Alltagskämpfe

Es ist brütend heiß. Ich sitze in der Bahn, höre einen Podcast. Auf dem Handy schreibe ich mit einer Freundin. Es ist so alltägliches Gedöns.

Die Bahn hält, ein dicker Mann steigt ein, setzt sich neben mich. Er stinkt nach Schweiß, wirkt ungepflegt, lästig. Dann packt er seinen Döner aus, beißt rein, schmatzt. Soße rinnt über sein dreitagebärtiges Kinn. Vermischt sich mit dem Schweiß. Auch der Geruch nach Fett und Knoblauch mischt sich unter den Körpergestank. Er lässt sich Zeit beim Essen. Die Soße, die überall hintropft, bemerkt er kaum.

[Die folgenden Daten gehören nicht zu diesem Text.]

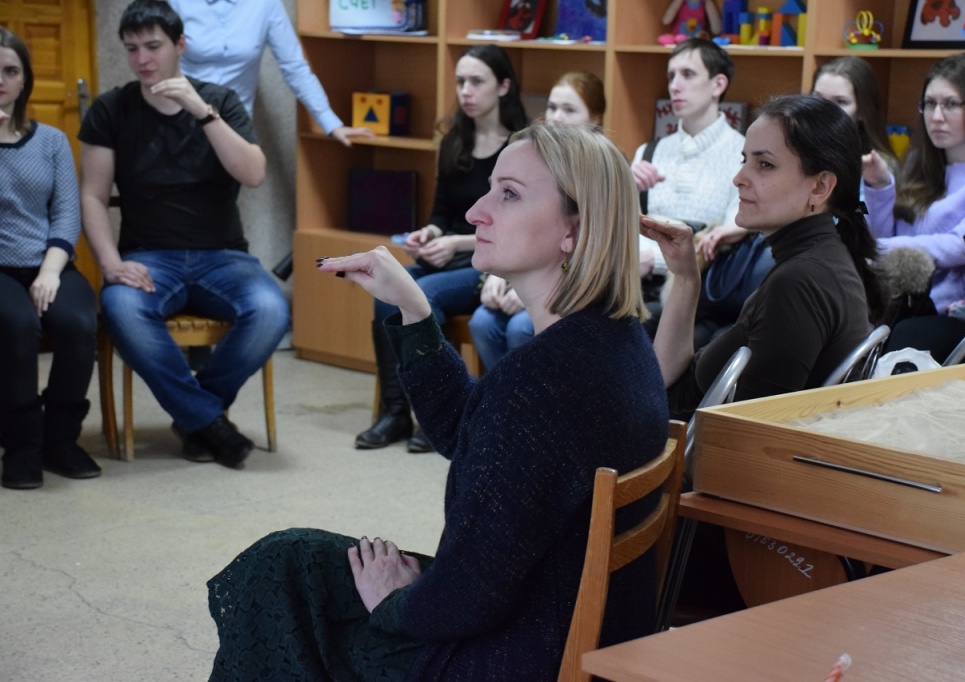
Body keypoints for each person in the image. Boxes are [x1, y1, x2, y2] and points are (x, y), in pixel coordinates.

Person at [206, 122, 669, 681]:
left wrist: (394, 604)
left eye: (509, 194)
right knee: (287, 559)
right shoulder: (619, 341)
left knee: (274, 580)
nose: (475, 212)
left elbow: (471, 595)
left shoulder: (542, 381)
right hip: (563, 624)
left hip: (516, 653)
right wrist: (415, 309)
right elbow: (476, 435)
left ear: (574, 228)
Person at [78, 0, 290, 469]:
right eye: (132, 48)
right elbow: (92, 195)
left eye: (153, 46)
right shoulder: (111, 109)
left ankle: (197, 419)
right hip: (150, 256)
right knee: (121, 307)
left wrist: (202, 113)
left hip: (224, 256)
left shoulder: (220, 101)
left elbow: (254, 174)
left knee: (272, 310)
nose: (142, 59)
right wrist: (110, 263)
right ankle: (210, 424)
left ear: (180, 45)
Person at [648, 93, 883, 421]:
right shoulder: (816, 262)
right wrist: (687, 277)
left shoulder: (800, 282)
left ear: (820, 188)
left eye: (765, 165)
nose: (738, 178)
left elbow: (752, 435)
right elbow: (670, 384)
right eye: (744, 159)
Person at [356, 43, 528, 452]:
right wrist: (429, 234)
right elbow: (442, 213)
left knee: (423, 296)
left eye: (476, 82)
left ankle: (440, 410)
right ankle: (396, 411)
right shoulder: (454, 141)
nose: (465, 91)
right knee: (385, 292)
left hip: (491, 261)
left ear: (504, 86)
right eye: (460, 82)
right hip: (449, 254)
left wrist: (456, 242)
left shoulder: (521, 147)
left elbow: (516, 225)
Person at [0, 28, 101, 490]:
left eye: (10, 71)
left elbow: (65, 214)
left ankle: (59, 439)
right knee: (17, 326)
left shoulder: (52, 141)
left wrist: (49, 271)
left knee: (79, 323)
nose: (1, 81)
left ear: (25, 79)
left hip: (48, 261)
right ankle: (22, 445)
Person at [863, 53, 965, 322]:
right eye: (929, 104)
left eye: (951, 104)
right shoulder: (919, 160)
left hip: (952, 313)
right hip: (897, 301)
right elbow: (885, 238)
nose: (936, 117)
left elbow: (961, 243)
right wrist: (879, 186)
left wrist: (873, 248)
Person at [468, 70, 604, 370]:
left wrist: (529, 290)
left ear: (595, 118)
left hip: (571, 287)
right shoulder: (536, 162)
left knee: (520, 328)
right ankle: (505, 395)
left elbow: (584, 253)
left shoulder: (599, 177)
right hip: (535, 276)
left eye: (569, 110)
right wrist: (500, 274)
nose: (556, 117)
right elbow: (519, 229)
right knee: (482, 323)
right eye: (552, 107)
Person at [630, 38, 752, 346]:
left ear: (718, 84)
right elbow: (619, 231)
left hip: (699, 294)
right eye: (671, 76)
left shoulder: (743, 155)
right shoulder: (649, 151)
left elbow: (725, 236)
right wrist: (624, 190)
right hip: (634, 285)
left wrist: (652, 260)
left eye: (687, 74)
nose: (674, 86)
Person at [166, 0, 373, 146]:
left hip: (233, 128)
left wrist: (330, 122)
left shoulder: (265, 4)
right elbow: (157, 58)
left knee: (221, 194)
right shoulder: (177, 3)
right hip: (181, 120)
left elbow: (295, 67)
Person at [811, 55, 899, 186]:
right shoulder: (793, 151)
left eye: (840, 101)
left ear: (862, 111)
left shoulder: (877, 167)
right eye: (818, 98)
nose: (825, 110)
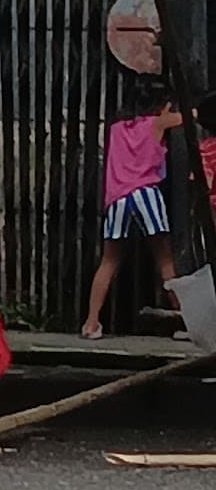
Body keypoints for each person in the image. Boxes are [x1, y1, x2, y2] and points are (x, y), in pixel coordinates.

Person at [82, 82, 182, 340]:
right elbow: (192, 118)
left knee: (109, 261)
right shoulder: (157, 123)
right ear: (161, 104)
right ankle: (186, 323)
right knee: (165, 261)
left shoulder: (116, 129)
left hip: (118, 198)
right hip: (146, 193)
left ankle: (91, 323)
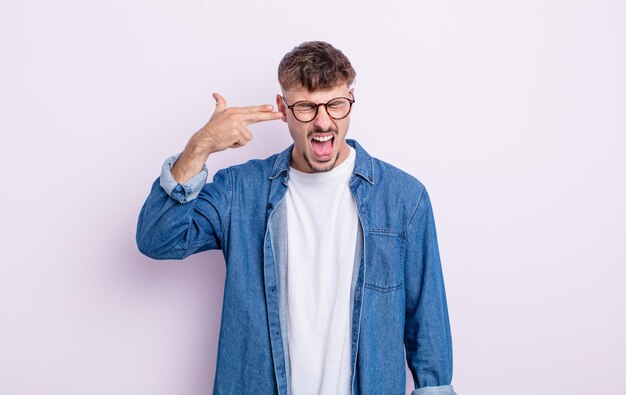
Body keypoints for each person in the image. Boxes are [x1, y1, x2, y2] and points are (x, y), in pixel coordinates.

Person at [136, 41, 456, 395]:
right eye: (305, 106)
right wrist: (200, 147)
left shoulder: (403, 199)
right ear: (283, 109)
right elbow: (157, 238)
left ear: (351, 101)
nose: (323, 121)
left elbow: (426, 323)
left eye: (335, 104)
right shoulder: (240, 192)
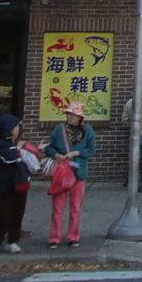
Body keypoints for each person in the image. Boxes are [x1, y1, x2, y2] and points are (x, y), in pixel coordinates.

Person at [45, 102, 96, 248]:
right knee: (57, 207)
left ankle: (73, 236)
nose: (69, 117)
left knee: (75, 207)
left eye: (72, 114)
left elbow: (92, 150)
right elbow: (48, 147)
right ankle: (54, 238)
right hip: (62, 172)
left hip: (79, 173)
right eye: (68, 114)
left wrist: (76, 153)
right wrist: (56, 155)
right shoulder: (59, 130)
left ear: (79, 117)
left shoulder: (88, 131)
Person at [0, 112, 30, 255]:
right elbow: (10, 157)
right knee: (2, 214)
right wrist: (20, 150)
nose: (18, 129)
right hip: (5, 186)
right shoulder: (0, 144)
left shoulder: (16, 143)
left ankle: (13, 241)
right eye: (16, 126)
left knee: (18, 213)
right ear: (8, 128)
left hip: (20, 184)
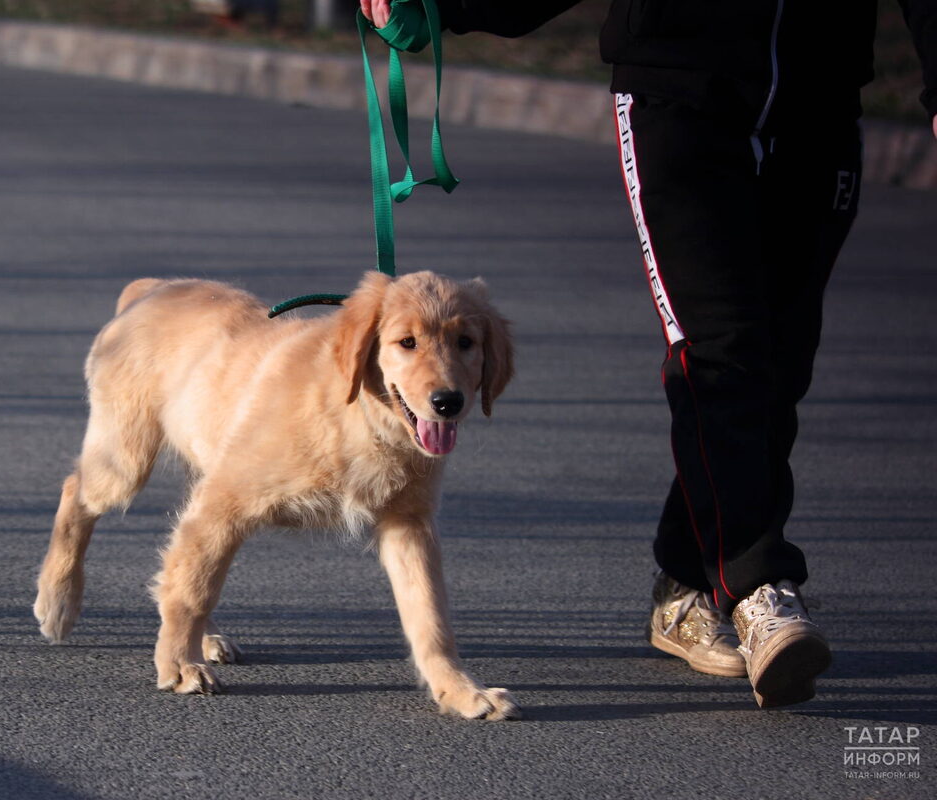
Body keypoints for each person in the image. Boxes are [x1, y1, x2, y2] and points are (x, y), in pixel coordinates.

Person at [361, 0, 937, 708]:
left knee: (783, 361)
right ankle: (759, 589)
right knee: (721, 347)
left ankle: (687, 580)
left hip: (820, 98)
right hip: (680, 90)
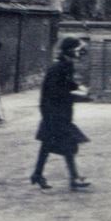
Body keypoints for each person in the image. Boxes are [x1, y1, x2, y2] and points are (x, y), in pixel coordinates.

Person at [31, 37, 91, 190]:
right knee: (68, 145)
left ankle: (37, 174)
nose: (80, 53)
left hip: (59, 113)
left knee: (48, 145)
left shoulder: (66, 65)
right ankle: (74, 178)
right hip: (54, 113)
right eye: (77, 50)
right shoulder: (57, 68)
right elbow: (56, 92)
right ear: (69, 51)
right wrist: (78, 95)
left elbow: (66, 84)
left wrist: (78, 87)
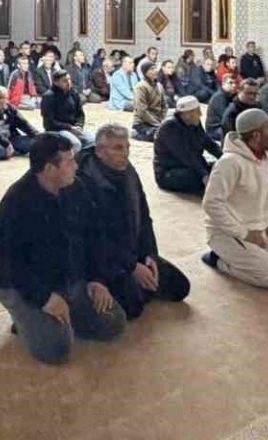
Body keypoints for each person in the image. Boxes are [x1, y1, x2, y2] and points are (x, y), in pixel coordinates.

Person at [0, 133, 126, 364]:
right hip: (22, 284)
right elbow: (10, 264)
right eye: (69, 162)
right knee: (56, 349)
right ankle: (26, 315)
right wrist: (44, 299)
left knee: (113, 322)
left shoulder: (76, 188)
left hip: (66, 278)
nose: (76, 166)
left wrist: (97, 279)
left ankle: (53, 315)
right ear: (49, 169)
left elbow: (94, 236)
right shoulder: (16, 203)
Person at [76, 124, 191, 318]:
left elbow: (144, 217)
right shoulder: (83, 182)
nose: (125, 153)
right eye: (117, 148)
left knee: (180, 287)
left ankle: (137, 285)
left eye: (127, 147)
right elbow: (95, 239)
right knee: (133, 306)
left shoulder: (129, 172)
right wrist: (131, 266)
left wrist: (149, 255)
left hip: (133, 251)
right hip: (103, 260)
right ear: (100, 151)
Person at [201, 109, 268, 290]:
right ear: (256, 135)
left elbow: (267, 197)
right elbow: (211, 204)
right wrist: (244, 233)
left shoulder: (266, 158)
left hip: (261, 229)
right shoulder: (229, 162)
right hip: (228, 233)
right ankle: (218, 260)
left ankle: (249, 256)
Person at [152, 96, 220, 195]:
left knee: (218, 170)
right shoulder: (170, 127)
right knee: (198, 177)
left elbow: (207, 142)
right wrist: (204, 174)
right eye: (196, 111)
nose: (200, 114)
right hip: (170, 170)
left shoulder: (194, 122)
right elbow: (186, 155)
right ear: (186, 114)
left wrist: (223, 157)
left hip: (190, 164)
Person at [0, 86, 38, 159]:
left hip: (11, 139)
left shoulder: (10, 109)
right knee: (1, 151)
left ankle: (14, 151)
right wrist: (7, 143)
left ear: (7, 99)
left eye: (1, 98)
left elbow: (24, 123)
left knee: (34, 142)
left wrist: (38, 136)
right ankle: (16, 151)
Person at [40, 68, 91, 147]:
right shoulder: (49, 97)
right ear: (56, 82)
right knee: (75, 144)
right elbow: (49, 122)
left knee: (92, 140)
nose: (68, 82)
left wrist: (79, 126)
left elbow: (80, 113)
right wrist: (70, 128)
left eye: (69, 79)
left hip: (74, 128)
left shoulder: (74, 93)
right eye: (64, 81)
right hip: (57, 130)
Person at [130, 61, 167, 142]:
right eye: (152, 69)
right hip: (143, 122)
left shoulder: (159, 86)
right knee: (160, 136)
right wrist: (157, 123)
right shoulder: (141, 87)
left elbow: (164, 106)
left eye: (155, 68)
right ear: (145, 72)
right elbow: (142, 110)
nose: (155, 71)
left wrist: (162, 119)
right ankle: (137, 134)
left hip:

Ich mache mich kleiner, schmaler, in der Hoffnung mich weniger belästigt zu fühlen. Ich schäme mich, zur selben Art von Lebewesen zu gehören wie dieses… dieses fressende Tier. Ich schreibe es meiner Freundin. Wir regen uns auf, im Chat. Doch meine Wut ist größer. Wieso kann mich jemand einfach so belästigen. Wieso nimmt er keine Rücksicht? Schämt er sich nicht? Hat ihm niemand Manieren beigebracht?

Ich schnaube, rein innerlich. Wütend poste ich auf Twitter, dass dieser Typ eklig ist, wie widerlich ich das finde, dass ich mich belästigt fühle. Zig Leute stimmen mir zu. Wir regen uns gemeinsam auf und ich fühle mich besser.

Irgendwann ist der Döner aufgegessen. Der Kerl lehnt sich zurück, seine Beine gleiten wie beiläufig nach außen. ein linker fetter Schenkel drückt an meinen rechten. Seine Arme, zu breit für den schmalen Sitz, nehmen mir Platz weg.

Wieder tobe ich. Aber nur digital. Auf Twitter, auf Facebook, auf Whatsapp. Ich schreibe mir die Kehle aus dem Leib, ich poste in Großbuchstaben, benutze multiple Satzzeichen, mache mir die Luft, die ich auf meinem immer schmäler werdenen Sitzplatz nicht bekomme. Ich bete, hoffe, giere darauf, dass der Fettwanst bald aussteigt.

Und dann endlich, nach einer gefühlten Ewigkeit erhebt er sich langsam. Nicht ohne dass mich seine Hand einmal wie beiläufig streift macht er sich behäbig auf den Weg zur Tür. Mit ihrem Öffnen kommt die Erlösung. Frische Luft strömt ein, weht den Gestank weg. Aber ich bin immer noch sauer. Trotzdem schicke ich der Welt einen Tweet über meine Erlösung.

Und er? Er hat das alles nicht mitbekommen, ignorant wie er wohl war. Aber woher sollte er auch wissen, was in mir vor ging?

Haben wir verlernt, zu kritisieren? Haben wir verlernt, aus unserer eigenen Komfortzone zu gehen und andere anzusprechen, wenn uns etwas stört? Wieso erdulden wir still all das was uns in der Welt stört und regen uns nur passiv-aggressiv in den sozialen Medien darüber auf? Es ist alles so bequem geworden. Wenn wir wollen ziehen wir uns in unser Häuschen zurück. Wenn uns die einen Freunde zu unbequem werden suchen wir uns neue. Wenn die Party doof ist liegen wir chattend mit einem Bier in der Ecke.

Scheuen wir den Konflikt? Ich befürchte ja. Ich befürchte, das Digitale gibt uns einen Ausweg uns über Dinge aufzuregen oder ihnen zu entgehen. Wir müssen wieder lernen, unseren eigenen Platz zu beanspruchen, auch wenn es unbequem wird. Wir müssen wieder lernen, jemanden in seine Schranken zu weisen. Und zwar richtig und selbstbewusst, ohne den anderen in seiner Person zu verletzen. Vor allem müssen wir aber wieder lernen, damit umzugehen wenn etwas unbequem wird, wenn wir selbst in unsere Schranken gewiesen werden.

Der Dönermann hat nie existiert, die Geschichte ist so nie passiert. Und trotzdem passiert sie, jeden Tag aufs Neue.